Doctor of Philosophy (PhD)

Department

Oceanography and Coastal Sciences

Document Type

Dissertation

Abstract

Ecosystems with submersed vegetation are relatively shallow, physically stable and of moderate hydrodynamic energy. Submersed vegetation affect hydrodynamic friction for currents and waves resulting in increased overall frictional loss. Seagrasses shelter the sediment bed and reduce wind-wave resuspension. Bed sheltering factors were estimated from previous flume data on Laguna Madre seagrass species. Data from Laguna Madre indicate that total suspended material levels for bare areas are about an order of magnitude higher than some areas with submersed vegetation.
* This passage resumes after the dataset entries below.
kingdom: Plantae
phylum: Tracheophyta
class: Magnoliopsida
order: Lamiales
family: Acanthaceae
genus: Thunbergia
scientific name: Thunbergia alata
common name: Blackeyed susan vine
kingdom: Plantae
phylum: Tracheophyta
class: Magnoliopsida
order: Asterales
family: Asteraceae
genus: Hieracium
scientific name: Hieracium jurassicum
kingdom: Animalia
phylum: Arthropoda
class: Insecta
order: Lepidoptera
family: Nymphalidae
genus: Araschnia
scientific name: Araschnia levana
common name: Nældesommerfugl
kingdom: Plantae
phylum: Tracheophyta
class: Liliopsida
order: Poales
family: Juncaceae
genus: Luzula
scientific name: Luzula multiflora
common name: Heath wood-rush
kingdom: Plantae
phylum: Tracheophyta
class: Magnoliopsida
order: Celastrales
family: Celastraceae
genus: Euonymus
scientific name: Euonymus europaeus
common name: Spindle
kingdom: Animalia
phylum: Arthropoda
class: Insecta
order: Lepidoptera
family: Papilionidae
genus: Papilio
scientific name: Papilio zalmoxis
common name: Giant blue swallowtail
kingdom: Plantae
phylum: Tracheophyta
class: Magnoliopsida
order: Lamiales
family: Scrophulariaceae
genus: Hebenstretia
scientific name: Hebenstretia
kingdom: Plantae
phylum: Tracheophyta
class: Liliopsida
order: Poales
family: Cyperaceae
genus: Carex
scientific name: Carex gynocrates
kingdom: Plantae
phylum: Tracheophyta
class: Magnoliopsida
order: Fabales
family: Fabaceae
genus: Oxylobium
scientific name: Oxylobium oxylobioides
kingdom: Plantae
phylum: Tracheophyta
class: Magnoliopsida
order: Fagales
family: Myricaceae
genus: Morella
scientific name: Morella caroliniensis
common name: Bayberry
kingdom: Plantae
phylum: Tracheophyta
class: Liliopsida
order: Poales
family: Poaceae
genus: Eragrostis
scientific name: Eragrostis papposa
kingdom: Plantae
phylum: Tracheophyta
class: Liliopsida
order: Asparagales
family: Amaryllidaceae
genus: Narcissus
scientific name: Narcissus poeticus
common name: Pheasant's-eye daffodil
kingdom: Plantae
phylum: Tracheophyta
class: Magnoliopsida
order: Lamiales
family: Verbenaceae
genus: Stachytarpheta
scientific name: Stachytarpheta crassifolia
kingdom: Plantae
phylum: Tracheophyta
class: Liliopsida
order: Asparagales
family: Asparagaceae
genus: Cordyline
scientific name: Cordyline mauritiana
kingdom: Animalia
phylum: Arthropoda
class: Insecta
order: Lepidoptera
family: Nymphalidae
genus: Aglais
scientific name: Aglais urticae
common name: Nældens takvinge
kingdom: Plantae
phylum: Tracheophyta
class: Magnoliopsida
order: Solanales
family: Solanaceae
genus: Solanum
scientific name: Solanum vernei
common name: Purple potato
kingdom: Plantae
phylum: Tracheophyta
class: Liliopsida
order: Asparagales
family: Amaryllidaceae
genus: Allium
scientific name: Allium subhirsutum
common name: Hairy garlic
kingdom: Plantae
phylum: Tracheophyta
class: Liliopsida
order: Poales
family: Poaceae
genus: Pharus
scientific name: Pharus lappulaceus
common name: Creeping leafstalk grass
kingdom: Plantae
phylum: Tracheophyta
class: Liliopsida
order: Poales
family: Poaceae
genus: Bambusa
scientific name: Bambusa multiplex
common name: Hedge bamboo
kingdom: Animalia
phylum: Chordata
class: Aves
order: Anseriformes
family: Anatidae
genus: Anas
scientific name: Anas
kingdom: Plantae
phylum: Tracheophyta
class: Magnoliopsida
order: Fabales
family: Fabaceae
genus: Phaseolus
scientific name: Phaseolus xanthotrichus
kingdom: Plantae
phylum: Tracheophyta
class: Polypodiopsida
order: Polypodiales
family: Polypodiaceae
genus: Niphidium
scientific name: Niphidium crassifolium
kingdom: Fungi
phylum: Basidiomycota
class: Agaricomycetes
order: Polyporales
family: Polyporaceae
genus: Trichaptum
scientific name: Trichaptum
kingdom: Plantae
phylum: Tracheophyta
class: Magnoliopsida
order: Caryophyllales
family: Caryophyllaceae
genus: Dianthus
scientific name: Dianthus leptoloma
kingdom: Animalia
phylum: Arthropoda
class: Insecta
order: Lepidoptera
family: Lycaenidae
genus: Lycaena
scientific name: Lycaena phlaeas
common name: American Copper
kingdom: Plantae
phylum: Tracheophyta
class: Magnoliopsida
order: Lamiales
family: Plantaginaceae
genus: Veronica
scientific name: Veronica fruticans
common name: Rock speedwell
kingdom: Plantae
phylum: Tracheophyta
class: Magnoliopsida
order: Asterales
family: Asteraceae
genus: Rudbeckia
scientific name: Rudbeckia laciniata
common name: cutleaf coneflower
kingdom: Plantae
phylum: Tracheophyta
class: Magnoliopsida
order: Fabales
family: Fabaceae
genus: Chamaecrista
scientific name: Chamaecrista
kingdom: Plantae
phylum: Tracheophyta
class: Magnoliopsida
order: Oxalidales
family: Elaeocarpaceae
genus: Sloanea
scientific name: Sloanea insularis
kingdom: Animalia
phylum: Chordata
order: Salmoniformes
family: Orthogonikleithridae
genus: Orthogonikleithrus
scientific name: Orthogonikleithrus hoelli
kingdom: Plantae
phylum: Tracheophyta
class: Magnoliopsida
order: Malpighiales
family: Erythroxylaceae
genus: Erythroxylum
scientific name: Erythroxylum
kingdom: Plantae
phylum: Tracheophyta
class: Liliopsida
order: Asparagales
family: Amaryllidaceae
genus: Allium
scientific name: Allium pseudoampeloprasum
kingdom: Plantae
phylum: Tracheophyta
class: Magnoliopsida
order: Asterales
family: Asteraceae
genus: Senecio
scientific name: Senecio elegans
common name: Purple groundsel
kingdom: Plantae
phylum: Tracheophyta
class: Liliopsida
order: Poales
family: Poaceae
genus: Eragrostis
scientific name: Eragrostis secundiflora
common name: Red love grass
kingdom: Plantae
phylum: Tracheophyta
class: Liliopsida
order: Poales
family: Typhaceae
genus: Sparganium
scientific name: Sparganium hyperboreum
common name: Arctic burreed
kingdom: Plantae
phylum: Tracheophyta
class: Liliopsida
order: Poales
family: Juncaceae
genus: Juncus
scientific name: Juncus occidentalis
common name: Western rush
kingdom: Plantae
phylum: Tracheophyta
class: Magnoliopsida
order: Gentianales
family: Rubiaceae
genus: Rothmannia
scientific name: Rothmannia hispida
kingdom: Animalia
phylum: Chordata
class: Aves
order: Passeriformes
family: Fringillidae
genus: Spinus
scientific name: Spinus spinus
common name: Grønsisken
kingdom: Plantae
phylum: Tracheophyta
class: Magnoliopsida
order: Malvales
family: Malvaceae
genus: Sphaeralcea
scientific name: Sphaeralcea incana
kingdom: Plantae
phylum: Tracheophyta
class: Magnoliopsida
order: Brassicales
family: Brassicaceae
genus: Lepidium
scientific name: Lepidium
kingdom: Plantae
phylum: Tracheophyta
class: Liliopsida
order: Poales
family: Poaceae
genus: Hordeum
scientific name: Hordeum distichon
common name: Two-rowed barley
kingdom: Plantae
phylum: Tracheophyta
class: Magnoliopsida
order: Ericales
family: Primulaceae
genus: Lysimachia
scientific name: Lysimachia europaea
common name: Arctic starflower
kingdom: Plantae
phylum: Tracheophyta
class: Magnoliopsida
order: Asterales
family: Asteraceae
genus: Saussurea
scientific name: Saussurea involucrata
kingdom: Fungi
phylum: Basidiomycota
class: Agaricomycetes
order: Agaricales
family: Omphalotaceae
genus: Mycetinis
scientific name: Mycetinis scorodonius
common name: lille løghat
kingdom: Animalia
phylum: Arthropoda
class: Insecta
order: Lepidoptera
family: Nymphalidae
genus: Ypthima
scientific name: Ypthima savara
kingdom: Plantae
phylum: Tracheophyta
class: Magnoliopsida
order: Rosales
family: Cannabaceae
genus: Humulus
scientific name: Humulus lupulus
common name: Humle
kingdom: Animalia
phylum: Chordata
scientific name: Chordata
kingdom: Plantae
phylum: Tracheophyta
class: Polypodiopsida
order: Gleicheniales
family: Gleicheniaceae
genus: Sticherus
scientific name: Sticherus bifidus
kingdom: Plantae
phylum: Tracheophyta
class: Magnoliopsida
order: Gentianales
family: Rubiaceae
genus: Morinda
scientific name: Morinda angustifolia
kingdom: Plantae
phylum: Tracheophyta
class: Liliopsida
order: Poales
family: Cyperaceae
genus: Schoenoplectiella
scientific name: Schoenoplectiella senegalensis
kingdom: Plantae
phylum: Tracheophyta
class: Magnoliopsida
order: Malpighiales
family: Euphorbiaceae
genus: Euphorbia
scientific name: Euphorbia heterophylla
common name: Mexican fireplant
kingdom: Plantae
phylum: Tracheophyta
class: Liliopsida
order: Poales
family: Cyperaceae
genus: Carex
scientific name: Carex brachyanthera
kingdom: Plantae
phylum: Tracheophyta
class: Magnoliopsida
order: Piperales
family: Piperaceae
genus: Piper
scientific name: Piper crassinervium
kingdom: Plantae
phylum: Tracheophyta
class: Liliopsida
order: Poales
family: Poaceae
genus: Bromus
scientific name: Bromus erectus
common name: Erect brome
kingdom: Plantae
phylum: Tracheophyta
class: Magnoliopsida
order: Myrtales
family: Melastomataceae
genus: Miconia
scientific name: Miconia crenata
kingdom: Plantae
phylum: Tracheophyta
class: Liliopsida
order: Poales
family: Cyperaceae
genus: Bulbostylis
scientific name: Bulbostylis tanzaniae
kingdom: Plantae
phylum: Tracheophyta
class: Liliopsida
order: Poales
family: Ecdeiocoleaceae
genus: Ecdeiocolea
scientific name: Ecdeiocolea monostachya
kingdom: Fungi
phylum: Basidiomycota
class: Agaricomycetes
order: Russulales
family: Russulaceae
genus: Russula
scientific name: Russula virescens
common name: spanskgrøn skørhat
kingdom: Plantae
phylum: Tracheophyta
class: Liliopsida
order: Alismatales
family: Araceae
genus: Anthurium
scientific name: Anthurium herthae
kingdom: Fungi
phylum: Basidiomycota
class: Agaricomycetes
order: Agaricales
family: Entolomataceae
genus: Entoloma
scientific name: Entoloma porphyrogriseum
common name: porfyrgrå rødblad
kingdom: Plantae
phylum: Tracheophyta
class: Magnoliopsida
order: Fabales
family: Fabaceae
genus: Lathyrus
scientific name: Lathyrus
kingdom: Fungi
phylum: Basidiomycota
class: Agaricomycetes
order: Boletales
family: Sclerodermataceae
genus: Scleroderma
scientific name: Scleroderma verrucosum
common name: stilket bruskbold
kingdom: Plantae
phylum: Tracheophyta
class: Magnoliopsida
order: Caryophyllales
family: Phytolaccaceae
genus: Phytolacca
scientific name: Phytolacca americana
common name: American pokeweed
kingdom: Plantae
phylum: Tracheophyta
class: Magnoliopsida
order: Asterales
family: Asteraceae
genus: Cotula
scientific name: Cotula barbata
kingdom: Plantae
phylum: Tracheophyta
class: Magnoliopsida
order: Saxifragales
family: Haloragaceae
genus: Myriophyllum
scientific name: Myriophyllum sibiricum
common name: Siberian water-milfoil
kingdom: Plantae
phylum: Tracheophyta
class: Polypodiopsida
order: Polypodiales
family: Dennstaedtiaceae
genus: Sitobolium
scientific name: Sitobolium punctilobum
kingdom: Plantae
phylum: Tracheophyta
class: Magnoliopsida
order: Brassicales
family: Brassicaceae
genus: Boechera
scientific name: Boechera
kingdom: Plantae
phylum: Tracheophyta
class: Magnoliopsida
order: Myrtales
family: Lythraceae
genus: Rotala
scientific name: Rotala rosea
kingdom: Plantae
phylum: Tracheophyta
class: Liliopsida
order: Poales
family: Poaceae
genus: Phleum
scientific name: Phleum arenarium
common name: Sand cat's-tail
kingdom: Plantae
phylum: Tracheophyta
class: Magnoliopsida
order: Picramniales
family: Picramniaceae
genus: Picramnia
Waves in Laguna Madre at depths less than 2 m were found to be smaller than those expected for the same non-dimensional depths based on studies in slightly deeper waters. Waves were depth-limited and in the transition wave lengths between deep-water and shallow-water waves. A scaling of wave energy and wave period by atmospheric shear stress, rather than the conventional wind speed, was found to improve prediction of wave characteristics. Atmospheric roughness height was related to wave height and “age” (the ratio of wave celerity to atmospheric friction velocity). Modeling requires process descriptions to be organized and prioritized resulting in model structures which might be different for different aquatic systems. Model formulations were defined with a single grain-class and simultaneous erosion and deposition (type I), and single (type II) and multiple (type III) grain classes with mutually exclusive erosion and deposition. Model formulations were compared. A type I sediment resuspension model was developed for Florida Bay, validated, and coupled to a water quality/ecological model of the system. For Laguna Madre, a two-dimensional depth-averaged type III sediment model was developed to make annual simulations for fixed seagrass characteristics, with and without dredged material disposal. Dredged material disposal involves more sediment than the total natural sediment input to this system, and near-field deposit areas expose an appreciable sediment source to possible resuspension. Measurements near a dredge-pipeline discharge indicated that a highly-stratified fluid-mud underflow slowly moved material hundreds of meters downslope as sediment deposited. Underflow layer-averaged concentration did not change much with distance from the discharge.

Date

2002

Document Availability at the Time of Submission

Release the entire work immediately for access worldwide.